Prayag Bhati

Personal information
- Born: 24 September 1991 (age 33) Bombay, Maharashtra India
- Batting: Right-handed
- Bowling: Right-arm offbreak

Domestic team information
- 2012/13: Maharashtra
- Source: ESPNcricinfo, 30 January 2017

= Prayag Bhati =

Indian cricketer (born 1991)

Prayag Bhati (born 24 September 1991) is an Indian cricketer. He made his first-class debut for Maharashtra in the 2012–13 Ranji Trophy on 29 December 2012. He is a right-handed batsman and right-arm off-break bowler, Bhati has played for Maharashtra in Indian domestic competitions and currently represents teams in the Washington Cricket League.
==Career==
His tenure with Maharashtra spanned from the 2012/13 to the 2017/18 seasons. During this period, he participated in various formats, including first-class, List A, and Twenty20 matches. In the 2016–17 Inter-State Twenty20 Tournament, Bhati was part of the Maharashtra squad, contributing to the team's performance in the West Zone matches.

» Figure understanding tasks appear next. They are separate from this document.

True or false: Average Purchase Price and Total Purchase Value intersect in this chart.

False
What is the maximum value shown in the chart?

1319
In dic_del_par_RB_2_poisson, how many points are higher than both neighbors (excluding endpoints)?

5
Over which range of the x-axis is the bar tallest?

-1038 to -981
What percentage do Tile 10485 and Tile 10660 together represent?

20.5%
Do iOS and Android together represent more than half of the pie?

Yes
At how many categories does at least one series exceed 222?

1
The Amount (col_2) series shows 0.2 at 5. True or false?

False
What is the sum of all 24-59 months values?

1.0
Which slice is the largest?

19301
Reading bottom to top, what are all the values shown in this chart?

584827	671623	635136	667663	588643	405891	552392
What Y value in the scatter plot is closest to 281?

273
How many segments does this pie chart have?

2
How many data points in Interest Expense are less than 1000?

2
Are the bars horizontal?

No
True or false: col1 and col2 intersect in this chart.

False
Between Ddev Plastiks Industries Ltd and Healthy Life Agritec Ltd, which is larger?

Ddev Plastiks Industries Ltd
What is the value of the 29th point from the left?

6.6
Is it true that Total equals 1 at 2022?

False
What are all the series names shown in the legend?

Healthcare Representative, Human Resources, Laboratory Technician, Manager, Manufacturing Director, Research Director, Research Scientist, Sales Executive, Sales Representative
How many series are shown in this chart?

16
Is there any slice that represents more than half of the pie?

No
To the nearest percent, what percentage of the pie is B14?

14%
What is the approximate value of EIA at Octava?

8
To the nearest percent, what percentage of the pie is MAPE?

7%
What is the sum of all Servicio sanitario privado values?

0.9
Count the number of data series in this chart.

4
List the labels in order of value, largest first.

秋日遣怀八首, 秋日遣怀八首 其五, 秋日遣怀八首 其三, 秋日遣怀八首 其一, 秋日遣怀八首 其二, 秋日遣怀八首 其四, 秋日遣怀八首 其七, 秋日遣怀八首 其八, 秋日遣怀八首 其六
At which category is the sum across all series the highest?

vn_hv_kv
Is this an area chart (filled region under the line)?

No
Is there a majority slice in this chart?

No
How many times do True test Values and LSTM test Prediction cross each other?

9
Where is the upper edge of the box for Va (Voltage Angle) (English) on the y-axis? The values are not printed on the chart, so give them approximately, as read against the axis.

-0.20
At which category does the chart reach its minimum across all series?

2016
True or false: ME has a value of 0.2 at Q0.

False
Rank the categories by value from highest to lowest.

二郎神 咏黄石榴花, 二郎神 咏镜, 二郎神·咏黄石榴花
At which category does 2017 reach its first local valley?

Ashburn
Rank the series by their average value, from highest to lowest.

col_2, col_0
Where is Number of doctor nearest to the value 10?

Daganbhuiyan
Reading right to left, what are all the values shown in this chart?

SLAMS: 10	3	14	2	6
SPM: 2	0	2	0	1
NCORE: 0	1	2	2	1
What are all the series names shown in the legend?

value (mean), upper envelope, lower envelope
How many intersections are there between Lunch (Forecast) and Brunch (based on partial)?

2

He has played for Fairfax CC and Duronto Tigers CC in the Washington Cricket League and the Washington Metropolitan Cricket Board.

As of April 2025, he has played 71 matches on the CricHeroes platform, scoring over 2,500 runs and taking 27 wickets.

Throughout his career, Bhati has represented Mumbai Customs Cricket Club, Bandra Heroes, and Mumbai RSB Team.